▸ **Work instruction**: Repeat the items word for word, starting with their first line and ending with the line that contains "Free Self-Service Vacuums", inclusive.

### Data in this exercise ###

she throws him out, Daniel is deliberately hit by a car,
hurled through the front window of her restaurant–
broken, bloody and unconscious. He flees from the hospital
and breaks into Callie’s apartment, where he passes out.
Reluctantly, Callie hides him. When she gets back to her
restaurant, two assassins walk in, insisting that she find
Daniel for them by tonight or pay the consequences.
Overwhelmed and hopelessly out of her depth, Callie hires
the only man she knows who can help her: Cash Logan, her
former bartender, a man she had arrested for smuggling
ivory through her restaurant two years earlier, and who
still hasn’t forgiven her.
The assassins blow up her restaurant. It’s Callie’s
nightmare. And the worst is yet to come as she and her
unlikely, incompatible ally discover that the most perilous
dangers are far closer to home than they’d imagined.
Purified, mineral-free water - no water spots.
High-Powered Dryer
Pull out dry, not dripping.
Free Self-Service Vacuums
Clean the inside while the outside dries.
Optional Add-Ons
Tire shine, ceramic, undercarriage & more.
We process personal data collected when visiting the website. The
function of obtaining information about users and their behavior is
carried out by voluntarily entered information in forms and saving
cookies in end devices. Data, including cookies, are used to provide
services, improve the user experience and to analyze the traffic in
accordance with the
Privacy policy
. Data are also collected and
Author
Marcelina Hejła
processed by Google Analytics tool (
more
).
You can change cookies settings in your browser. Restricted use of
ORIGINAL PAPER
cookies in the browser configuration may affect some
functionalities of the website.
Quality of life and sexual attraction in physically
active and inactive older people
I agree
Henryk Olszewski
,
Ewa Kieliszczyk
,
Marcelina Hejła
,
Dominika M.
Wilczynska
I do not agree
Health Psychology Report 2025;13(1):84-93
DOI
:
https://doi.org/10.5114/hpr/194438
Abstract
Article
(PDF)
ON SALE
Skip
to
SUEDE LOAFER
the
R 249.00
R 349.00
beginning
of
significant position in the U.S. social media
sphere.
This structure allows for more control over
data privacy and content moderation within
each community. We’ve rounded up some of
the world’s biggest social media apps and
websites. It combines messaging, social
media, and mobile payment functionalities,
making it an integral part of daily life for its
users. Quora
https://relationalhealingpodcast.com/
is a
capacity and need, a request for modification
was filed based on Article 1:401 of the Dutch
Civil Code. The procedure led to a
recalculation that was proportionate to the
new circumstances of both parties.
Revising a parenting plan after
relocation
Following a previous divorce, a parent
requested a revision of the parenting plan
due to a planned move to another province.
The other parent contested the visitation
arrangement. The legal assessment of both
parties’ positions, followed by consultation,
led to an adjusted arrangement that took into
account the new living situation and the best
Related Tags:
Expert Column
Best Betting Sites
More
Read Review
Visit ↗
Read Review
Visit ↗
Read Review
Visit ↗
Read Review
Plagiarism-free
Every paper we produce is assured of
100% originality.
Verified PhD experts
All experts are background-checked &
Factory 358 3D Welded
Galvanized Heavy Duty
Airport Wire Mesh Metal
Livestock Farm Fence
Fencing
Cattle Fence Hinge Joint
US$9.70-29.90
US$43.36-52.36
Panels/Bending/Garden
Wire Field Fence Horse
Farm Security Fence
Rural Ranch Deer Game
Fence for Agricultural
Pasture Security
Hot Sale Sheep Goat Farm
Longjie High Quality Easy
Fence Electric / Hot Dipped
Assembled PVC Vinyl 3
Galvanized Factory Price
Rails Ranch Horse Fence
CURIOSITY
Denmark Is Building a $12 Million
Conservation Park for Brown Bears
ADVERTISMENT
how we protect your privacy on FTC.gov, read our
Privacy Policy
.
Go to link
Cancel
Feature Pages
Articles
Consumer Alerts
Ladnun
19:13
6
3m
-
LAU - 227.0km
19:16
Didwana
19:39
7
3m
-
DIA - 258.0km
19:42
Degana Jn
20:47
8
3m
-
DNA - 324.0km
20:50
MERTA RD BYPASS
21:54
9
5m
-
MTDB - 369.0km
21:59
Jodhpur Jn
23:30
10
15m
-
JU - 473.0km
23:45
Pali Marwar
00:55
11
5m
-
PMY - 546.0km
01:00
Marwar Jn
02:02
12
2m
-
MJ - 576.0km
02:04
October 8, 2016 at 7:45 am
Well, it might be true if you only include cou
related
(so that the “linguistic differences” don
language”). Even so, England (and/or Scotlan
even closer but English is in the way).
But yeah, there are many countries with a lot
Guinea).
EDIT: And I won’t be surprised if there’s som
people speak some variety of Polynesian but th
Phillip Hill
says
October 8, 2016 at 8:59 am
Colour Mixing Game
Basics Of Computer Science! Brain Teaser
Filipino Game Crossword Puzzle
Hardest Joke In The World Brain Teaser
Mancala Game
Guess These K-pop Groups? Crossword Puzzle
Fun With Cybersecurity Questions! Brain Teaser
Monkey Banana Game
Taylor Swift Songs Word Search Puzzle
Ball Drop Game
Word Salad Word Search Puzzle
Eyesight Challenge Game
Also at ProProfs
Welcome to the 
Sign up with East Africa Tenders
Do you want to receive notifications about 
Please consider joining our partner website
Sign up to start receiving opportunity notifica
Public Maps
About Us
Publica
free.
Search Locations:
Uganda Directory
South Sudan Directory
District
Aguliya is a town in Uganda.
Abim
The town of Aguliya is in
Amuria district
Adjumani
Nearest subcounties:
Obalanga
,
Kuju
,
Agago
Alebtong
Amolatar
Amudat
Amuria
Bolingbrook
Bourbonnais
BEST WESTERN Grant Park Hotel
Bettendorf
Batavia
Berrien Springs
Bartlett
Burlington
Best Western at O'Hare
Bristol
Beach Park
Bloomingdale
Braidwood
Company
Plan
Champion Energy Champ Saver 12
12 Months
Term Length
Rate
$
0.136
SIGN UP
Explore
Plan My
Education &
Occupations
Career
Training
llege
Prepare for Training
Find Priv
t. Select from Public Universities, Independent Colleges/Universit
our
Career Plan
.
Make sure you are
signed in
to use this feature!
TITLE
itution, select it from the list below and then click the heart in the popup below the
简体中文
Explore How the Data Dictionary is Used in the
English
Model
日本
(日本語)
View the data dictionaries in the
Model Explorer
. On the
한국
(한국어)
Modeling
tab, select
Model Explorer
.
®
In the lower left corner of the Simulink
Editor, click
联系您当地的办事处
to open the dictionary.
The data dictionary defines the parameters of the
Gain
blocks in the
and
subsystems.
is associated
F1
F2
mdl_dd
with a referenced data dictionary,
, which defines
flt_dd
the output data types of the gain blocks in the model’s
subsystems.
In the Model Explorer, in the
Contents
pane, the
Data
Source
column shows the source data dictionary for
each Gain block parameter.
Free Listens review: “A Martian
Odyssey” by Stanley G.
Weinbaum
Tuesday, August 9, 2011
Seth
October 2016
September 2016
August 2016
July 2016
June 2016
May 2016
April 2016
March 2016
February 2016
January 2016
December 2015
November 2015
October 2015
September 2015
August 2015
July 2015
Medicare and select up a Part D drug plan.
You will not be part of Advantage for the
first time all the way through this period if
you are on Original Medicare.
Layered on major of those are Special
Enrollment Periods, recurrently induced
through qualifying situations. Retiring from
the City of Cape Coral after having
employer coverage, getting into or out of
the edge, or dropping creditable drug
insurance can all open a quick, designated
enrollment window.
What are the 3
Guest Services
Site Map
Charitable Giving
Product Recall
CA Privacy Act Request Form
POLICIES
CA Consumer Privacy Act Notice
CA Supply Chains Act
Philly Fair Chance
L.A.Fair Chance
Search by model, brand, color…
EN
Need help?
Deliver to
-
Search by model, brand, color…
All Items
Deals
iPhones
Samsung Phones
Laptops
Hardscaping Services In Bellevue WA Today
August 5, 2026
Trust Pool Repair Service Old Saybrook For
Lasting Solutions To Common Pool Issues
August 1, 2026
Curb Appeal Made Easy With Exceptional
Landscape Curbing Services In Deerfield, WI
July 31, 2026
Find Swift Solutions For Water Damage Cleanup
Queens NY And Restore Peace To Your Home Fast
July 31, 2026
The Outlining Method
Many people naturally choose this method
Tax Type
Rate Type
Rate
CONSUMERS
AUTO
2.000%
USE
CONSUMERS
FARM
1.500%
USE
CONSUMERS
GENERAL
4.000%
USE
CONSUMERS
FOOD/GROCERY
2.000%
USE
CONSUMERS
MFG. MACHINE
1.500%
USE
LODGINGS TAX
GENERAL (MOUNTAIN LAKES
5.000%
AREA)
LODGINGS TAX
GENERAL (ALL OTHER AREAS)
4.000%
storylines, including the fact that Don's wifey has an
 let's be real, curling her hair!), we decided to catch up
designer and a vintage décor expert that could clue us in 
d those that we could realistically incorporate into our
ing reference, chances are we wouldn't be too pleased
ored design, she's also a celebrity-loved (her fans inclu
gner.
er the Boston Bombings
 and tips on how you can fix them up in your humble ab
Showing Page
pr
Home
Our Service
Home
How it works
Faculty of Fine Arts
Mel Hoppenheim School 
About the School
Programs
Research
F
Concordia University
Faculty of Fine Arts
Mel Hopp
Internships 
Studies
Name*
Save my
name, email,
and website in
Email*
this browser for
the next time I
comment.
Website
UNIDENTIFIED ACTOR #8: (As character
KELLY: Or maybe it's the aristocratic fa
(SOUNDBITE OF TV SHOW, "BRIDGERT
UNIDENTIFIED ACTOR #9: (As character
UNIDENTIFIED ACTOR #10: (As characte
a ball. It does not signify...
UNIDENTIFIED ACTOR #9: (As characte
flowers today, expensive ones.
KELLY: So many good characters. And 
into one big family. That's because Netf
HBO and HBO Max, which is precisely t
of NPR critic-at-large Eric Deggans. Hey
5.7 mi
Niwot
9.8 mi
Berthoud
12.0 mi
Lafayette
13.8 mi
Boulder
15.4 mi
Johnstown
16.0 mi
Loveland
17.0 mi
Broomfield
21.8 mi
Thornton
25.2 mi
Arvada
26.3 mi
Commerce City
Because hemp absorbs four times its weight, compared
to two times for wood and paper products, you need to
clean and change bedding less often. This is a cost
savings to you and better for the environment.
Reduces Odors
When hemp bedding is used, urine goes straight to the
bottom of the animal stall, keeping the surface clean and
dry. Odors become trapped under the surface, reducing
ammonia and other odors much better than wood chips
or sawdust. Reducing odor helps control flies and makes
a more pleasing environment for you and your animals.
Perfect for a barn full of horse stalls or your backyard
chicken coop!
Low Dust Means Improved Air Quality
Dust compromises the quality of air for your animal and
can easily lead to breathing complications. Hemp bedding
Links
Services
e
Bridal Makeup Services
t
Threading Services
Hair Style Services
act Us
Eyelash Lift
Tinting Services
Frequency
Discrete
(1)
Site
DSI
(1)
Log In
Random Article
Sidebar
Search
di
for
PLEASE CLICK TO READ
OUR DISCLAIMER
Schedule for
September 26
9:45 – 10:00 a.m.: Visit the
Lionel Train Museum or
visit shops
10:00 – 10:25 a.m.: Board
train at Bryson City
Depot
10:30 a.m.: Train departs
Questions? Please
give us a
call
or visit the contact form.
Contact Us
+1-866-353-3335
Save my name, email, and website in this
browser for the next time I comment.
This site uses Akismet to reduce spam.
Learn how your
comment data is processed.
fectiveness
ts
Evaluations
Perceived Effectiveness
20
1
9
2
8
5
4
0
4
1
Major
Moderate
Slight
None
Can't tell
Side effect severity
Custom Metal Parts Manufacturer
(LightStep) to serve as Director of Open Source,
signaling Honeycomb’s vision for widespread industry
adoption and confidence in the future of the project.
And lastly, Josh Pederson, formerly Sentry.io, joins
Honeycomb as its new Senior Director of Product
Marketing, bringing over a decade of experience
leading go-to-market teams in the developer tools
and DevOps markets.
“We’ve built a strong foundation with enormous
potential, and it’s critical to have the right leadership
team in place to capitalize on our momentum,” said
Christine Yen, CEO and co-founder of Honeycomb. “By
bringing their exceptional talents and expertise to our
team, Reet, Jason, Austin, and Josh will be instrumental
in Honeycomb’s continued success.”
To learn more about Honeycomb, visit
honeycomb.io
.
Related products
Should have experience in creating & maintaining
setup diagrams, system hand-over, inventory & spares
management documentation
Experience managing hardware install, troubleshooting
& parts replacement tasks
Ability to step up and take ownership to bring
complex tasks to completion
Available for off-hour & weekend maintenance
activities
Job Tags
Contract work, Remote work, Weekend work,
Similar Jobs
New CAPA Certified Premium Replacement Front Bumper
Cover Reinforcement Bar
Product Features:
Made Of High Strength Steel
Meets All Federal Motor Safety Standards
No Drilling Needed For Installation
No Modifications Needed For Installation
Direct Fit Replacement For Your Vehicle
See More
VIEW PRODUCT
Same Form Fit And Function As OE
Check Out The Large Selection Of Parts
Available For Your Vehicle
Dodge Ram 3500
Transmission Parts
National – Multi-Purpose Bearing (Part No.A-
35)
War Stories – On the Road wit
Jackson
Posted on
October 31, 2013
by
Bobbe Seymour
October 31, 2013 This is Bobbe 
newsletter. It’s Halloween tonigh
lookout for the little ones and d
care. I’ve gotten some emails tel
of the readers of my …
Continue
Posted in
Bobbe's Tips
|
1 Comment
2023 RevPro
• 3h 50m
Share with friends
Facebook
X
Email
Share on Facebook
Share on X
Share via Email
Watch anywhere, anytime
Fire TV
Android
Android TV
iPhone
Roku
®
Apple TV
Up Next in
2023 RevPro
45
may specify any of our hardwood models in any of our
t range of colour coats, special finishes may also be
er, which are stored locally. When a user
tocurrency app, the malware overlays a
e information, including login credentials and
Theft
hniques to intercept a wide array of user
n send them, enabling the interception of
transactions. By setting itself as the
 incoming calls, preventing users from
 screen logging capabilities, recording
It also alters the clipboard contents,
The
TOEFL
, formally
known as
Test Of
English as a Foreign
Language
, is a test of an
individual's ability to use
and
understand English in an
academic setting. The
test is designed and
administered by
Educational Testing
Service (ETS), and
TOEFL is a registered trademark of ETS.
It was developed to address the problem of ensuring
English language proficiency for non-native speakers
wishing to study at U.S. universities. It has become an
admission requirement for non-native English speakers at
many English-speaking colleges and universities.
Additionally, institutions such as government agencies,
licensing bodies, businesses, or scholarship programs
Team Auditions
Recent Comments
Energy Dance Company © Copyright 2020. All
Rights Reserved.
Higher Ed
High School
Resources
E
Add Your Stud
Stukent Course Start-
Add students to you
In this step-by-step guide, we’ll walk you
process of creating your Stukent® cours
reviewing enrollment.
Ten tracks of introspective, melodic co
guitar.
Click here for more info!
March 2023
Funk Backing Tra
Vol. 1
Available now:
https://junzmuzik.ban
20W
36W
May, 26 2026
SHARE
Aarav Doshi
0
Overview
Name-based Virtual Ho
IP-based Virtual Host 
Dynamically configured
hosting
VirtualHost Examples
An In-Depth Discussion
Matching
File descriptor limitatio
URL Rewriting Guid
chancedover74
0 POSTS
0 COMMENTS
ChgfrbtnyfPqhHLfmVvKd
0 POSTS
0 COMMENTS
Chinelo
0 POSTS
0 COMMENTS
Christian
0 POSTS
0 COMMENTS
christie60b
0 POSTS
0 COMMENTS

###

▸ **Solution**:
she throws him out, Daniel is deliberately hit by a car,
hurled through the front window of her restaurant–
broken, bloody and unconscious. He flees from the hospital
and breaks into Callie’s apartment, where he passes out.
Reluctantly, Callie hides him. When she gets back to her
restaurant, two assassins walk in, insisting that she find
Daniel for them by tonight or pay the consequences.
Overwhelmed and hopelessly out of her depth, Callie hires
the only man she knows who can help her: Cash Logan, her
former bartender, a man she had arrested for smuggling
ivory through her restaurant two years earlier, and who
still hasn’t forgiven her.
The assassins blow up her restaurant. It’s Callie’s
nightmare. And the worst is yet to come as she and her
unlikely, incompatible ally discover that the most perilous
dangers are far closer to home than they’d imagined.
Purified, mineral-free water - no water spots.
High-Powered Dryer
Pull out dry, not dripping.
Free Self-Service Vacuums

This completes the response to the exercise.